Download the IAM On-Line Handwriting Database
Structure
The IAM-OnDB is hierarchically structured into forms (The name of the files correspond to the naming scheme of the LOB Corpus):
- data/original-xml-part.tar.gz - Contains all forms which were acquired with the recording system of the University of Bern, i.e. the writer-ids and the transcriptions are stored within the xml-files. See a description of the xml-format.
- data/writers.xml - Contains the information of all writers in the database.
- data/lineStrokes-all.tar.gz - Contains the xml-files of the divided lines in on-line format.
- data/lineImages-all.tar.gz - Contains the xml-files of the divided lines in off-line format.
- data/original-xml-all.tar.gz - Contains all original forms. This is a superset of original-xml-part.tar.gz. It additionally contains forms with the same on-line handwriting informations but without the transcription and the writer-id. For that, see data/forms.txt, which contains the mapping of all forms to the writers.
- ascii-all.tar.gz - Contains the ascii-transcriptions of all files in the database (Under the CSR:-part).
You can download a compressed archive for each top level
directory.
For a detailed information about the stored data see data.
Terms of usage
The IAM-OnDB is publicly accessible and freely available for non-commercial research purposes. If you are using data from the IAM-OnDB, we request you to register, so we are aware of who is using our data. If you are publishing scientific work based on the IAM-OnDB, we request you to include a reference to our database.
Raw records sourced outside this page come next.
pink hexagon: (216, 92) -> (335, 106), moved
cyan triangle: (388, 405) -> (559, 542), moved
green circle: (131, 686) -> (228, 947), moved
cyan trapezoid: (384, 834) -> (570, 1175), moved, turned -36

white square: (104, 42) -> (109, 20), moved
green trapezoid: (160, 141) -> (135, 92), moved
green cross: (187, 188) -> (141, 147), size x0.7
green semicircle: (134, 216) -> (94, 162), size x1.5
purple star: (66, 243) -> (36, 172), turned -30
Handwritten text recognition task IAM-OnDB-t1
To make all the experiments on the IAM-OnDB comparable to each other in a quite adequate way, we ask you to use the setting as follows. Then you can refer to the recognition task as IAM-OnDB-t1:
- The database is divided into 4 parts, a training set, a first validation set, a second validation set and a final test set. The training set may be used for training the recognition system, while the two validation sets may be used for optimizing some meta-parameters. The final test set must be left unseen until the final test is performed. Note that you are allowed to use also other data for training etc, but report all the changes when you publish your experimental results and let the test set unchanged (It contains 3859 sequences, i.e. XML-files - one for each text line).
- Please use the characters of letters to be recognized and the whole dictionary found in spell, where also the spelling of the words is included. Note that there is an sp at the end of each word, since this is the official HTK notation of a spell-file. A word is correctly recognized only if all characters are recognized correctly (also in respect to upper case/lower case) and the boundaries are also found correctly. Here you can also change the letters to be recognized, but do not forget to mention these changes, especially if you have used a different dictionary or even an open-vocabulary dictionary.
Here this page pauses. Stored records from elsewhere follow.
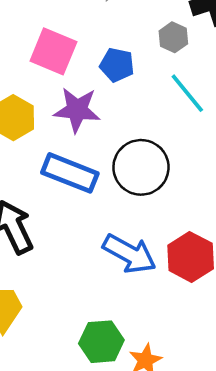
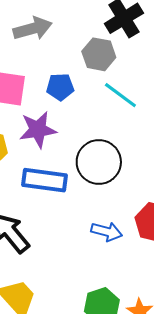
gray hexagon: (173, 37) -> (99, 54), size x1.4
blue arrow: (129, 254) -> (107, 232), size x0.7

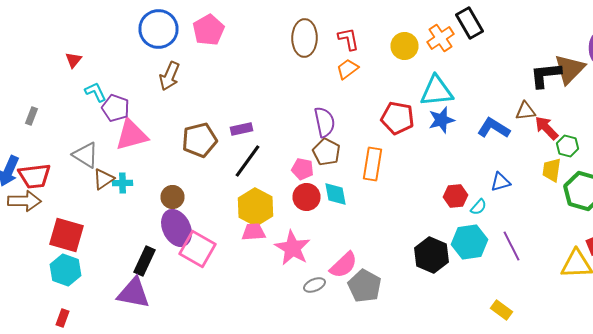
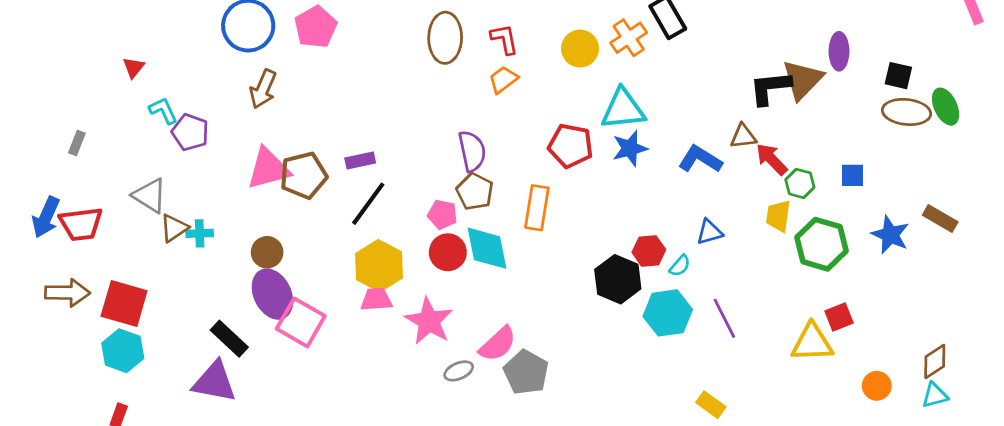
pink triangle: (132, 135) -> (268, 169), moved
cyan diamond: (336, 194) -> (487, 248), size x1.4
brown arrow: (24, 201) -> (67, 293), moved
black hexagon: (432, 255) -> (618, 279), moved
black rectangle: (144, 261) -> (229, 339), turned -72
- For the transcription of the text of all data in the task into character-level, please refer to labels.mlf.
Please report all the changes to the data/task you have made in your experiments. If your recognizer uses a language model, please refer to the texts on which this model has been trained. For a better comparison of the results, also a test without a language model would be interesting for the research community. Please state also these results, if applicable. The results of our recognition system will be published later on this website.
Handwritten text recognition task with open vocabulary IAM-OnDB-t2
This task is similar to IAM-OnDB-t1. There are changes in the vocabulary and letters file. This task can be refered to as IAM-OnDB-t2. Please use the following files:
- t2_letters (Please note, that there are more letters in this task.)
- t2_spell (Please note, that we added the small character a in front of each special symbol, because this is needed by HTK.)
- t2_labels.mlf